An important question is to what extent re-admission reflect a failure of care. Financial penalties to reduce reimbursement for re-admissions assume this to be the case. However, there is evidence that people with COPD are at highest risk for a recurrent exacerbation in the period immediately following a first exacerbation, even when that first event has completely recovered.14 It may be time to add a paradigm of ‘high risk time-periods’ when considering exacerbation risk, to the familiar strategy of identifying high-risk patients.15 Financial incentives might better focus on care quality, as has been implemented with the UK national COPD audit.1 Discharge from hospital care back to the community represents a vulnerable time for our sickest patients and it is incumbent on us all to ask if the communication and care we provide and receive at this time is optimal. Early re-admissions, therefore, may be different from late re-admissions, and may require different strategies to mitigate them. We are not alone in facing these challenges: 30 day re-admissions for heart failure are similar to those for COPD, and there is a similar strategy to better implement effective therapies.16
To conclude, COPD re-admissions are a challenging problem.
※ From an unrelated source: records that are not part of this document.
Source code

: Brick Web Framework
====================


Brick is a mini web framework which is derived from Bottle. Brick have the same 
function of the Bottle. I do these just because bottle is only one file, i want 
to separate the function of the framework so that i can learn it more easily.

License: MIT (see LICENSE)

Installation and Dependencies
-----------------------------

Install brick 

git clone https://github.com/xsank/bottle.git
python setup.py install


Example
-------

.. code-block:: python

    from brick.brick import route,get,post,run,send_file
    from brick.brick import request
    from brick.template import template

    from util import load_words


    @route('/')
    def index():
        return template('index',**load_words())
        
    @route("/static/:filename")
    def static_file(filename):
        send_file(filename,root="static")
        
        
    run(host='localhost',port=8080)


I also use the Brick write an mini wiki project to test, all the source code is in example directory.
We don’t yet have all the answers to provide a solution. The minimum we can currently achieve is to optimise COPD care and co-morbidity prior to discharge, and ensure effective transfer of care across hospital-based and community teams. Ultimately, we need further prospective research in this area, to identify novel and simple interventions that are effective and implementable at scale. Only by doing this can we reduce the burden of COPD re-admissions. Our patients deserve nothing less. They are waiting for us to act.